• **What the task asks**: Print exactly the lines below between the line containing "Marcus & Millichap" and the line containing "Investors in the Northeast", counting both of those lines. Leave pictures out.

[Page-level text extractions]
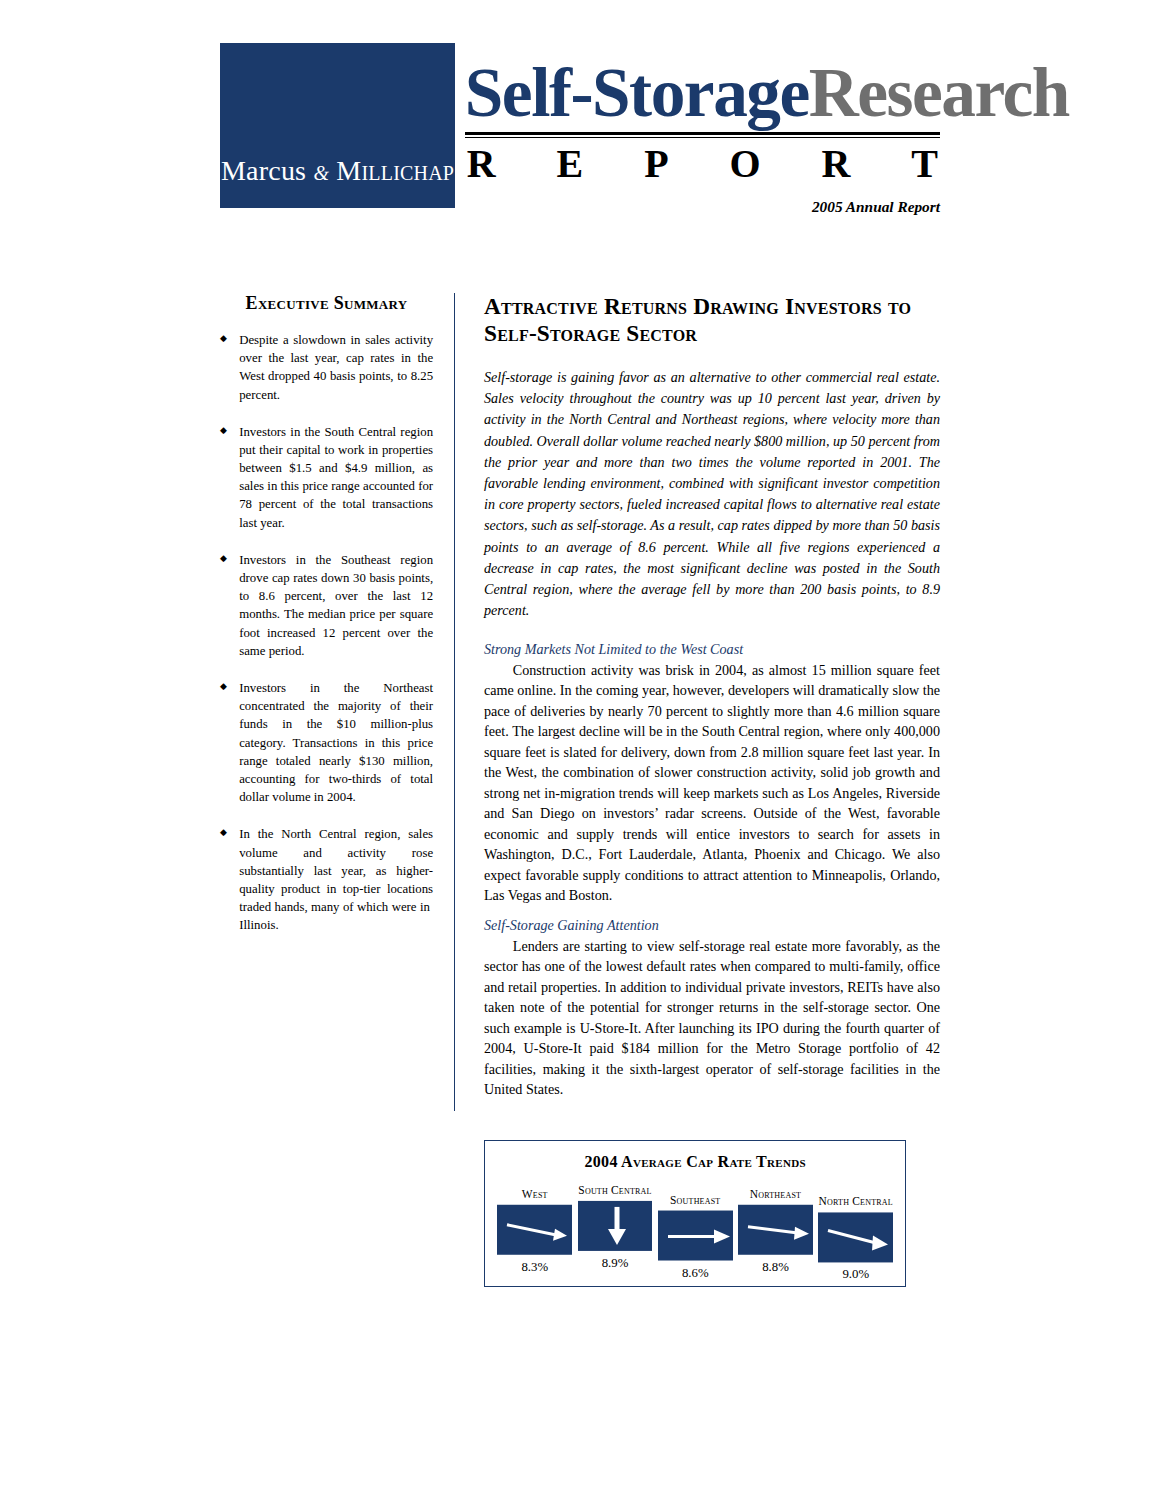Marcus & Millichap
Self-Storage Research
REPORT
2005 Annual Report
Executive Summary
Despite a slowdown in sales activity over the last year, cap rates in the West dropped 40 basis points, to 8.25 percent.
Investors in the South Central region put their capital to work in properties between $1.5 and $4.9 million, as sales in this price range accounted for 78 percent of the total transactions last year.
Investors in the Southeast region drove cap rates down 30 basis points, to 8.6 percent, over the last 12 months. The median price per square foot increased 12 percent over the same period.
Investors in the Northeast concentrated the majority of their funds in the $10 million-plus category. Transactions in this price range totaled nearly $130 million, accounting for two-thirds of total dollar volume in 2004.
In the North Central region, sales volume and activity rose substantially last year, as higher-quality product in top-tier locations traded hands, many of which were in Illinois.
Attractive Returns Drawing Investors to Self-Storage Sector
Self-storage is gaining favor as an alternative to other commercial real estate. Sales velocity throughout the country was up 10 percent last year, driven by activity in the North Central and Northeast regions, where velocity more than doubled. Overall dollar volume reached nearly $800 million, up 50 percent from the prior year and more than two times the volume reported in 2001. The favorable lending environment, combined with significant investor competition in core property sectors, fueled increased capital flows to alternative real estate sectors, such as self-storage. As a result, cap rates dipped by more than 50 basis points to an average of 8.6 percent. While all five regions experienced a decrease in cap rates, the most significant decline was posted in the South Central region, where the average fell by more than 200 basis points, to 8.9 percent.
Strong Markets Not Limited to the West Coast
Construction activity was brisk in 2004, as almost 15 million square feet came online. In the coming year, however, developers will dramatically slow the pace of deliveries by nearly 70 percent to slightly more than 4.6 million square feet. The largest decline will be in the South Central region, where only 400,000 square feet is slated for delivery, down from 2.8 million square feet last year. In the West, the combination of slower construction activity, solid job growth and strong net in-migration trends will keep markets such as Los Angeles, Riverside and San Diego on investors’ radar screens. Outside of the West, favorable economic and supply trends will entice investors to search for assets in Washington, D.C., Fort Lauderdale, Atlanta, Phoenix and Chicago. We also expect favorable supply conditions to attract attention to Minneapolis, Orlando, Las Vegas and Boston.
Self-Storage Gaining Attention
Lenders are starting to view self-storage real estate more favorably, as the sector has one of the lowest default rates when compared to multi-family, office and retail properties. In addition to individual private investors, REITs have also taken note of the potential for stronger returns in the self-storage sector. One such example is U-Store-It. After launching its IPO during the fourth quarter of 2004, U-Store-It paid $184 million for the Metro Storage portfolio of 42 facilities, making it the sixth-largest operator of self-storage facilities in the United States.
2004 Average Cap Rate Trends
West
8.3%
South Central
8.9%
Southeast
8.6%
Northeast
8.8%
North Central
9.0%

* * *

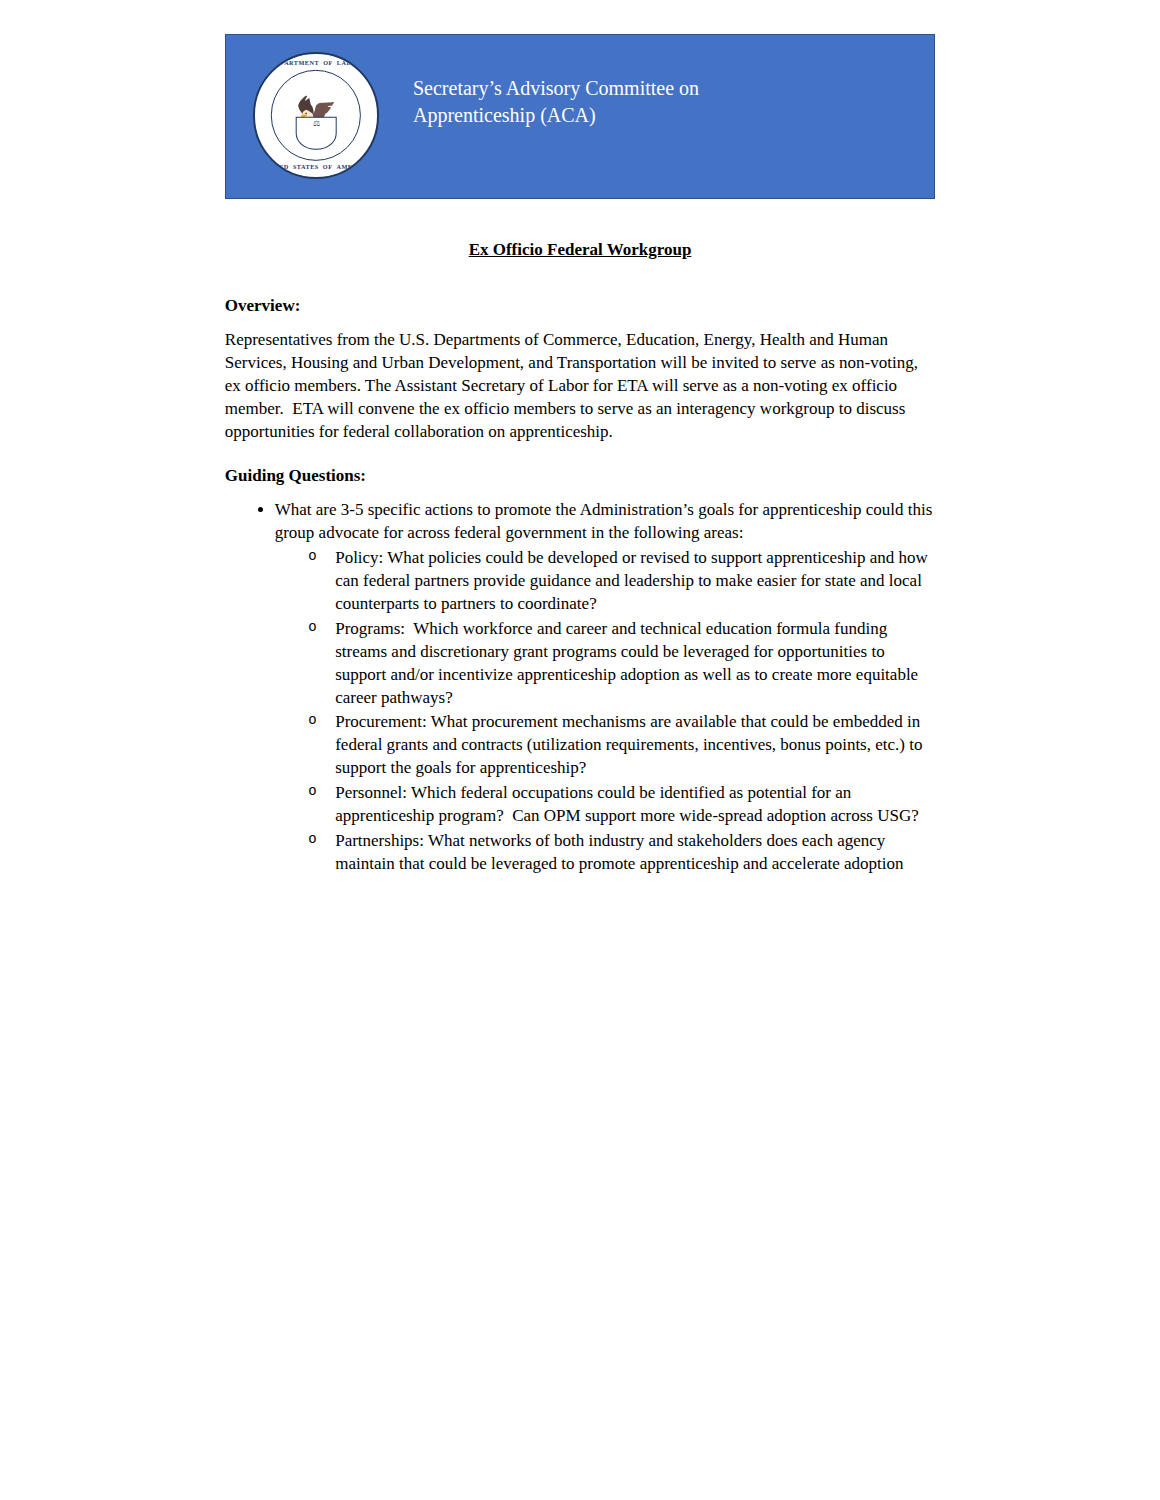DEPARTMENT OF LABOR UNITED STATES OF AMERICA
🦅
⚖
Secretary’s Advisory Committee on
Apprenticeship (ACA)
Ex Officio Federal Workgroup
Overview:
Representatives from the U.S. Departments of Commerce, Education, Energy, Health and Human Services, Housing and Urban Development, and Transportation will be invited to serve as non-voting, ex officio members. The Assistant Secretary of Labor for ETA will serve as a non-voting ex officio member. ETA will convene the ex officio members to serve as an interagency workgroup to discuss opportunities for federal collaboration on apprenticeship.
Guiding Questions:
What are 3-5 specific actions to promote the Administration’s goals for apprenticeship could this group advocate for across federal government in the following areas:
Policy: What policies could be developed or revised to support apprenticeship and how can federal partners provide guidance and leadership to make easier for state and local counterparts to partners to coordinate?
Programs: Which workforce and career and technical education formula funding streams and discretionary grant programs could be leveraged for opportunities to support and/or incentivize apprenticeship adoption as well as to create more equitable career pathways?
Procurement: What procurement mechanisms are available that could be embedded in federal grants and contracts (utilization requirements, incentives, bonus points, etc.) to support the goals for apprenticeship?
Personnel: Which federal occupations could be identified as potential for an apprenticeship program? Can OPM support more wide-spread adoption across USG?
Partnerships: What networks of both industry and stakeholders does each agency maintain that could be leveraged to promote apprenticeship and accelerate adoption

• **Solved problem**:
Marcus & Millichap
Self-Storage Research
REPORT
2005 Annual Report
Executive Summary
Despite a slowdown in sales activity over the last year, cap rates in the West dropped 40 basis points, to 8.25 percent.
Investors in the South Central region put their capital to work in properties between $1.5 and $4.9 million, as sales in this price range accounted for 78 percent of the total transactions last year.
Investors in the Southeast region drove cap rates down 30 basis points, to 8.6 percent, over the last 12 months. The median price per square foot increased 12 percent over the same period.
Investors in the Northeast concentrated the majority of their funds in the $10 million-plus category. Transactions in this price range totaled nearly $130 million, accounting for two-thirds of total dollar volume in 2004.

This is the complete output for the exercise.